(Structured page parsing data)
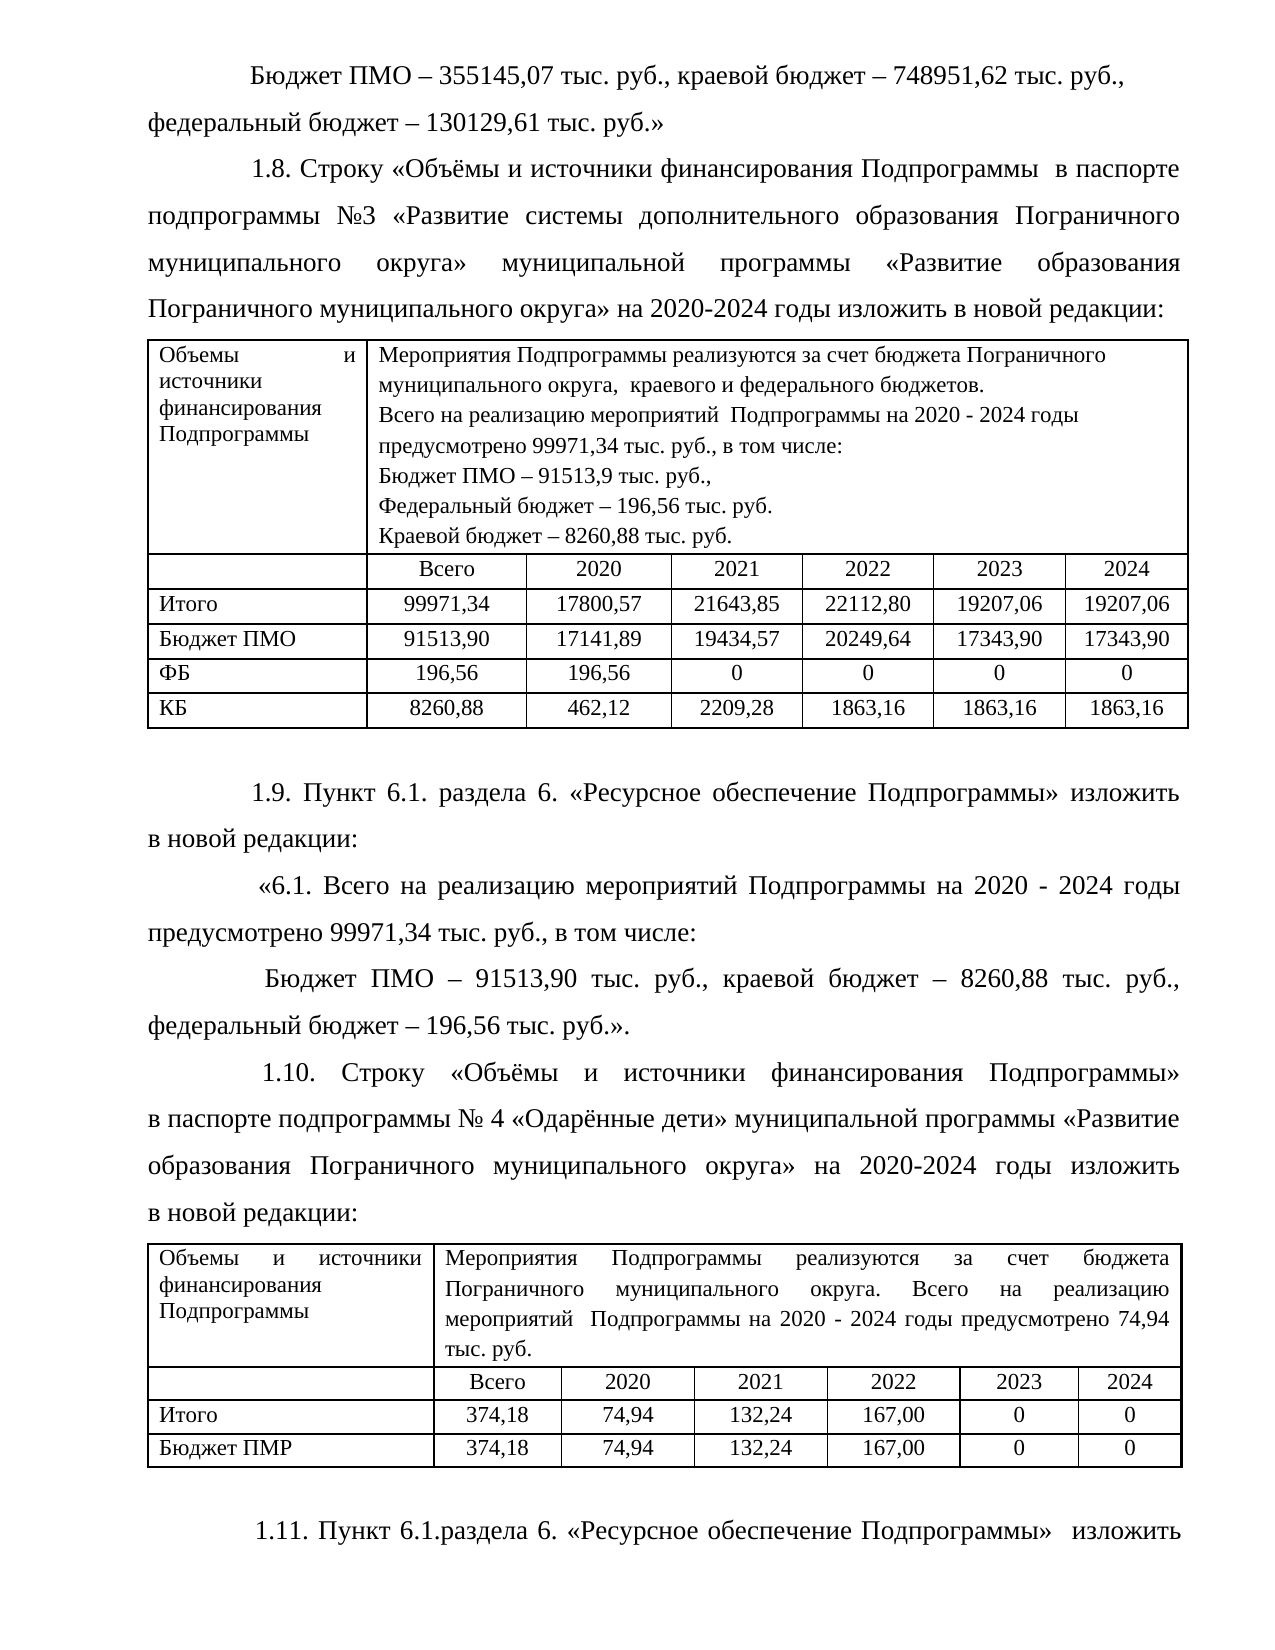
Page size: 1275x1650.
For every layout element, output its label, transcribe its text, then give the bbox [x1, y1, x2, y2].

table_cell 0 [803, 660, 933, 692]
table_cell 2021 [672, 555, 802, 588]
table_cell 22112,80 [803, 590, 933, 623]
table_cell Итого [149, 590, 366, 623]
table_cell 132,24 [695, 1401, 827, 1432]
table_cell 2021 [695, 1368, 827, 1399]
table_cell 374,18 [435, 1401, 561, 1432]
table_cell Итого [149, 1401, 433, 1432]
table_cell [149, 555, 366, 588]
table_header Объемы и источники финансирования Подпрограммы [149, 1245, 433, 1366]
table_cell 1863,16 [803, 694, 933, 727]
table_cell 0 [934, 660, 1065, 692]
table_cell 21643,85 [672, 590, 802, 623]
table_cell ФБ [149, 660, 366, 692]
text «6.1. Всего на реализацию мероприятий Подпрограммы на 2020 - 2024 годы предусмотрено 99971,34 тыс. руб., в том числе: [148, 869, 1181, 947]
list Бюджет ПМО – 355145,07 тыс. руб., краевой бюджет – 748951,62 тыс. руб., [148, 59, 1181, 90]
table_cell Всего [368, 555, 526, 588]
table_cell 2023 [961, 1368, 1078, 1399]
table_cell 374,18 [435, 1435, 561, 1466]
table_cell Всего [435, 1368, 561, 1399]
table_cell 0 [672, 660, 802, 692]
table_cell [149, 1368, 433, 1399]
table_cell 17800,57 [527, 590, 671, 623]
table_cell 0 [1079, 1401, 1180, 1432]
table_cell 0 [961, 1435, 1078, 1466]
text 1.8. Строку «Объёмы и источники финансирования Подпрограммы в паспорте подпрограммы №3 «Развитие системы дополнительного образования Пограничного муниципального округа» муниципальной программы «Развитие образования Пограничного муниципального округа» на 2020-2024 годы изложить в новой редакции: [148, 152, 1181, 323]
table_cell 2022 [828, 1368, 959, 1399]
table_cell Бюджет ПМО [149, 625, 366, 657]
table_cell 0 [1066, 660, 1187, 692]
table_cell 167,00 [828, 1435, 959, 1466]
table_header Мероприятия Подпрограммы реализуются за счет бюджета Пограничного муниципального округа, краевого и федерального бюджетов. Всего на реализацию мероприятий Подпрограммы на 2020 - 2024 годы предусмотрено 99971,34 тыс. руб., в том числе: Бюджет ПМО – 91513,9 тыс. руб., Федеральный бюджет – 196,56 тыс. руб. Краевой бюджет – 8260,88 тыс. руб. [368, 341, 1187, 553]
table_cell 19207,06 [934, 590, 1065, 623]
text 1.10. Строку «Объёмы и источники финансирования Подпрограммы» в паспорте подпрограммы № 4 «Одарённые дети» муниципальной программы «Развитие образования Пограничного муниципального округа» на 2020-2024 годы изложить в новой редакции: [148, 1056, 1181, 1227]
table_cell 74,94 [562, 1401, 694, 1432]
table_cell 1863,16 [1066, 694, 1187, 727]
table_cell 132,24 [695, 1435, 827, 1466]
table_cell 74,94 [562, 1435, 694, 1466]
table_cell 2023 [934, 555, 1065, 588]
text 1.9. Пункт 6.1. раздела 6. «Ресурсное обеспечение Подпрограммы» изложить в новой редакции: [148, 776, 1181, 853]
table_cell 99971,34 [368, 590, 526, 623]
table_header Объемы и источники финансирования Подпрограммы [149, 341, 366, 553]
table_cell 17141,89 [527, 625, 671, 657]
table_cell 91513,90 [368, 625, 526, 657]
table_cell 19207,06 [1066, 590, 1187, 623]
table_cell 2024 [1079, 1368, 1180, 1399]
table_cell 2209,28 [672, 694, 802, 727]
table_cell 0 [961, 1401, 1078, 1432]
table_cell 20249,64 [803, 625, 933, 657]
table_cell 17343,90 [1066, 625, 1187, 657]
text федеральный бюджет – 130129,61 тыс. руб.» [148, 106, 1181, 137]
table_cell КБ [149, 694, 366, 727]
table_cell 0 [1079, 1435, 1180, 1466]
table_cell 1863,16 [934, 694, 1065, 727]
table_cell 196,56 [527, 660, 671, 692]
table_cell Бюджет ПМР [149, 1435, 433, 1466]
table_cell 462,12 [527, 694, 671, 727]
table_cell 2020 [562, 1368, 694, 1399]
table_cell 2020 [527, 555, 671, 588]
table_cell 2022 [803, 555, 933, 588]
list Бюджет ПМО – 91513,90 тыс. руб., краевой бюджет – 8260,88 тыс. руб., федеральный бюджет – 196,56 тыс. руб.». [148, 962, 1181, 1040]
table_cell 2024 [1066, 555, 1187, 588]
table_cell 17343,90 [934, 625, 1065, 657]
table_cell 167,00 [828, 1401, 959, 1432]
table_header Мероприятия Подпрограммы реализуются за счет бюджета Пограничного муниципального округа. Всего на реализацию мероприятий Подпрограммы на 2020 - 2024 годы предусмотрено 74,94 тыс. руб. [435, 1245, 1180, 1366]
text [148, 1514, 1181, 1546]
table_cell 19434,57 [672, 625, 802, 657]
table_cell 8260,88 [368, 694, 526, 727]
table_cell 196,56 [368, 660, 526, 692]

**Exercise directions:** What is needed is a copy of every line above in which "text" appears.

**Result below:**
For every layout element, output its label, transcribe its text, then give the bbox [x1, y1, x2, y2].
text «6.1. Всего на реализацию мероприятий Подпрограммы на 2020 - 2024 годы предусмотрено 99971,34 тыс. руб., в том числе: [148, 869, 1181, 947]
text 1.8. Строку «Объёмы и источники финансирования Подпрограммы в паспорте подпрограммы №3 «Развитие системы дополнительного образования Пограничного муниципального округа» муниципальной программы «Развитие образования Пограничного муниципального округа» на 2020-2024 годы изложить в новой редакции: [148, 152, 1181, 323]
text 1.10. Строку «Объёмы и источники финансирования Подпрограммы» в паспорте подпрограммы № 4 «Одарённые дети» муниципальной программы «Развитие образования Пограничного муниципального округа» на 2020-2024 годы изложить в новой редакции: [148, 1056, 1181, 1227]
text 1.9. Пункт 6.1. раздела 6. «Ресурсное обеспечение Подпрограммы» изложить в новой редакции: [148, 776, 1181, 853]
text федеральный бюджет – 130129,61 тыс. руб.» [148, 106, 1181, 137]
text [148, 1514, 1181, 1546]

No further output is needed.